## Document
****

On Sun, Sep 18, 2016 at 10:53 AM, Joogl <[email protected]> wrote:
> Thanks a lot Thomas,
> was not too hard to be honest.
>
> But I still have problems with my values I want to transfer.
> Do I really have to use $_POST? I mean, for what reason do I have the
> $args variable?
Actually, the $args variable is empty in this case.
In order to access request data, you should use the dedicated function [1]:
rcube_utils::get_input_value('someparam', rcube_utils::INPUT_GPC);
This does proper input sanitization like html tag stripping and
charset conversion.
Use rcube_utils::INPUT_GET or rcube_utils::INPUT_POST to access GET or
POST parameters specifically.

****

## Source excerpt
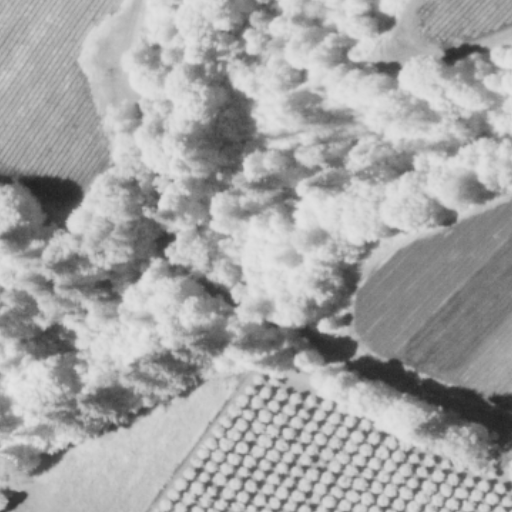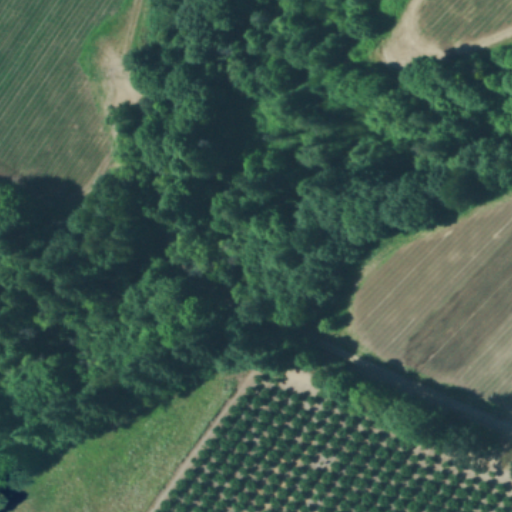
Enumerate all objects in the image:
crop: (447, 264)
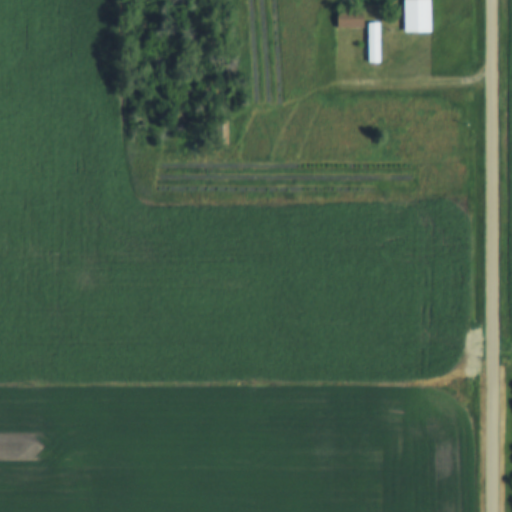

****

## What you need to do
1) Answer these about the mailing list reply:
(a) What does the reply say the $args variable holds in this case?
(b) Which two kinds of processing does the dedicated function perform on input?
(c) Which constants access GET or POST parameters specifically?
2) Repeat the part of the mailing list reply starting with "In order to" and going on through "charset conversion.", word for word.

## Answers to the problems
1)
(a) It is empty.
(b) HTML tag stripping and charset conversion.
(c) rcube_utils::INPUT_GET and rcube_utils::INPUT_POST.

2)
In order to access request data, you should use the dedicated function [1]:
rcube_utils::get_input_value('someparam', rcube_utils::INPUT_GPC);
This does proper input sanitization like html tag stripping and
charset conversion.